Case ID: ad3d_16/html/0398-01.html
Source: Caselaw Access Project
Author: {"author": "", "license": "Public Domain", "url": "https://static.case.law/"}
Date Created: 2024-08-24T03:29:51.129683

Samuel D. Rosen, Appellant, v Susan Rosen, Respondent.
    [790 NYS2d 391]
   In an action for a divorce and ancillary relief, the plaintiff appeals from an order of the Supreme Court, Suffolk County (Pines, J.), dated January 28, 2003, which directed him to pay a referee’s fee in the sum of $4,312.50.

Ordered that the order is affirmed, with costs.
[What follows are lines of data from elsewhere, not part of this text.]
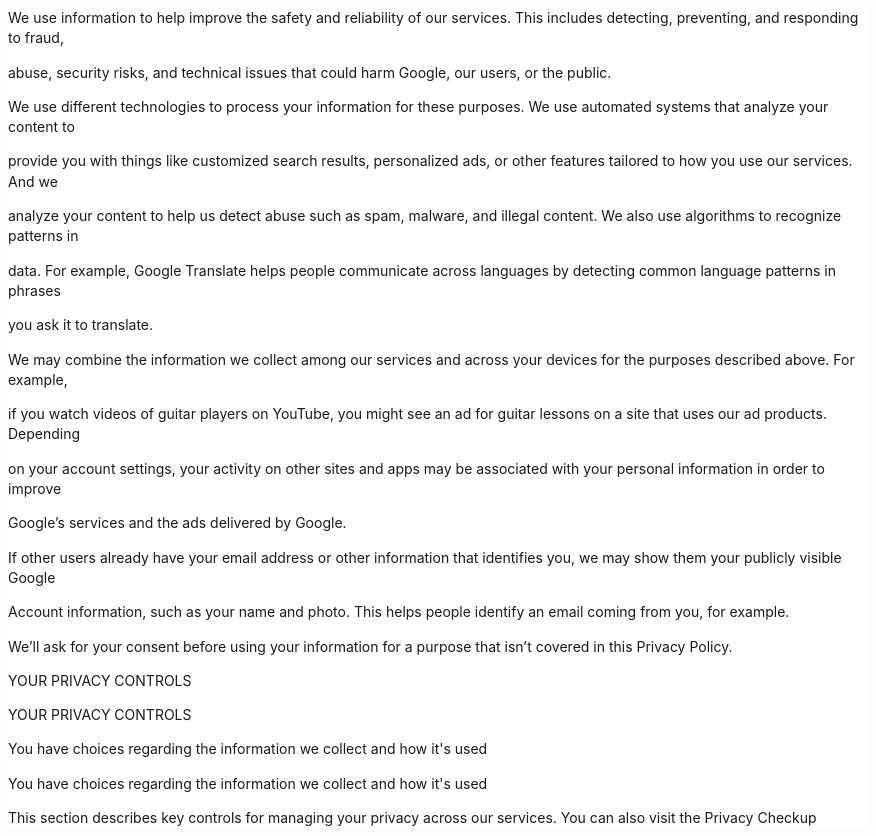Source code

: 
We use information to help improve the safety and reliability of our services. This includes detecting, preventing, and responding to fraud,


abuse, security risks, and technical issues that could harm Google, our users, or the public.


We use different technologies to process your information for these purposes. We use automated systems that analyze your content to


provide you with things like customized search results, personalized ads, or other features tailored to how you use our services. And we


analyze your content to help us detect abuse such as spam, malware, and illegal content. We also use algorithms to recognize patterns in


data. For example, Google Translate helps people communicate across languages by detecting common language patterns in phrases


you ask it to translate.


We may combine the information we collect among our services and across your devices for the purposes described above. For example,


if you watch videos of guitar players on YouTube, you might see an ad for guitar lessons on a site that uses our ad products. Depending


on your account settings, your activity on other sites and apps may be associated with your personal information in order to improve


Google’s services and the ads delivered by Google.


If other users already have your email address or other information that identifies you, we may show them your publicly visible Google


Account information, such as your name and photo. This helps people identify an email coming from you, for example.


We’ll ask for your consent before using your information for a purpose that isn’t covered in this Privacy Policy.



YOUR PRIVACY CONTROLS


YOUR PRIVACY CONTROLS


You have choices regarding the information we collect and how it's used


You have choices regarding the information we collect and how it's used


This section describes key controls for managing your privacy across our services. You can also visit the Privacy Checkup
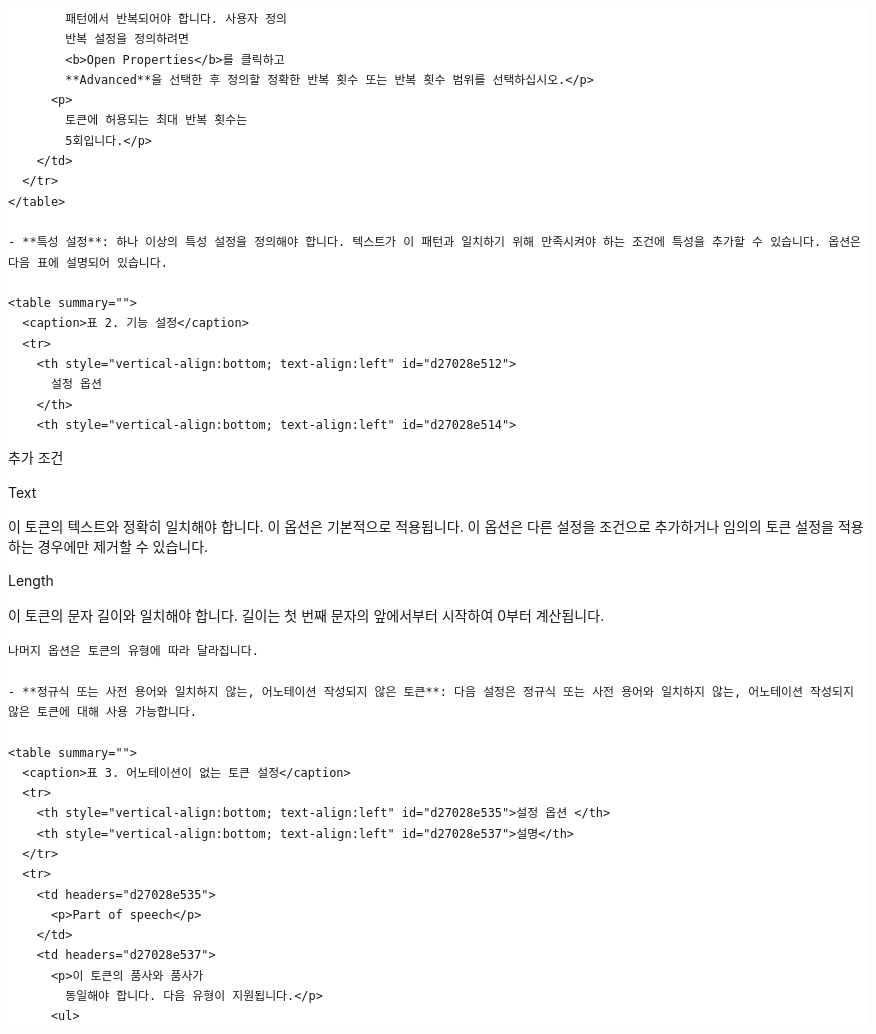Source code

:             패턴에서 반복되어야 합니다. 사용자 정의
            반복 설정을 정의하려면
            <b>Open Properties</b>를 클릭하고
            **Advanced**을 선택한 후 정의할 정확한 반복 횟수 또는 반복 횟수 범위를 선택하십시오.</p>
          <p>
            토큰에 허용되는 최대 반복 횟수는
            5회입니다.</p>
        </td>
      </tr>
    </table>

    - **특성 설정**: 하나 이상의 특성 설정을 정의해야 합니다. 텍스트가 이 패턴과 일치하기 위해 만족시켜야 하는 조건에 특성을 추가할 수 있습니다. 옵션은 다음 표에 설명되어 있습니다.

    <table summary="">
      <caption>표 2. 기능 설정</caption>
      <tr>
        <th style="vertical-align:bottom; text-align:left" id="d27028e512">
          설정 옵션
        </th>
        <th style="vertical-align:bottom; text-align:left" id="d27028e514">
추가 조건
        </th>
      </tr>
      <tr>
        <td headers="d27028e512">
          <p>Text</p>
        </td>
        <td headers="d27028e514">
          <p>이 토큰의 텍스트와 정확히 일치해야
            합니다. 이 옵션은 기본적으로 적용됩니다. 이 옵션은 다른 설정을
            조건으로 추가하거나 임의의 토큰 설정을 적용하는 경우에만
            제거할 수 있습니다.</p>
        </td>
      </tr>
      <tr>
        <td headers="d27028e512">
          <p>Length</p>
        </td>
        <td headers="d27028e514">
          <p>이 토큰의 문자 길이와 일치해야
            합니다. 길이는 첫 번째 문자의 앞에서부터 시작하여
            0부터 계산됩니다.</p>
        </td>
      </tr>
    </table>

    나머지 옵션은 토큰의 유형에 따라 달라집니다.

    - **정규식 또는 사전 용어와 일치하지 않는, 어노테이션 작성되지 않은 토큰**: 다음 설정은 정규식 또는 사전 용어와 일치하지 않는, 어노테이션 작성되지 않은 토큰에 대해 사용 가능합니다.

    <table summary="">
      <caption>표 3. 어노테이션이 없는 토큰 설정</caption>
      <tr>
        <th style="vertical-align:bottom; text-align:left" id="d27028e535">설정 옵션 </th>
        <th style="vertical-align:bottom; text-align:left" id="d27028e537">설명</th>
      </tr>
      <tr>
        <td headers="d27028e535">
          <p>Part of speech</p>
        </td>
        <td headers="d27028e537">
          <p>이 토큰의 품사와 품사가
            동일해야 합니다. 다음 유형이 지원됩니다.</p>
          <ul>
The plaintiffs contention that the Supreme Court improperly referred certain factual issues raised on his motion to disqualify the defendant’s counsel to a referee is without merit. CPLR 4212 authorizes a court, upon its own initiative, to “submit any issue of fact required to be decided by the court” to a referee to report “upon a showing of some exceptional condition requiring it or in matters of account.” Consent by the parties is required only where the reference is one to “hear and determine,” not “hear and report” (compare CPLR 4212, with CPLR 4317). The factual determination required to be made here was sufficiently complex that the Supreme Court providently exercised its discretion in making the reference (see Matter of Civil Serv. Empls. Assn., Local 1000, AFSCME, AFL-CIO [State of New York], 273 AD2d 668 [2000]; Belle v Chromalloy Am. Corp., 51 AD2d 933 [1976]; see also Gallant v Gallant, 197 AD2d 422 [1993]). Under the circumstances of this case, the Supreme Court’s determination that the plaintiff was required to bear the expense of the referee was also a provident exercise of discretion (see CPLR 4321, 8101; Matter of People v Introductions, Inc., 252 AD2d 631 [1998]; Kolomick v Kolomick, 133 AD2d 69 [1987]).

The plaintiffs remaining contentions are without merit. H. Miller, J.P., Goldstein, Luciano and Spolzino, JJ., concur.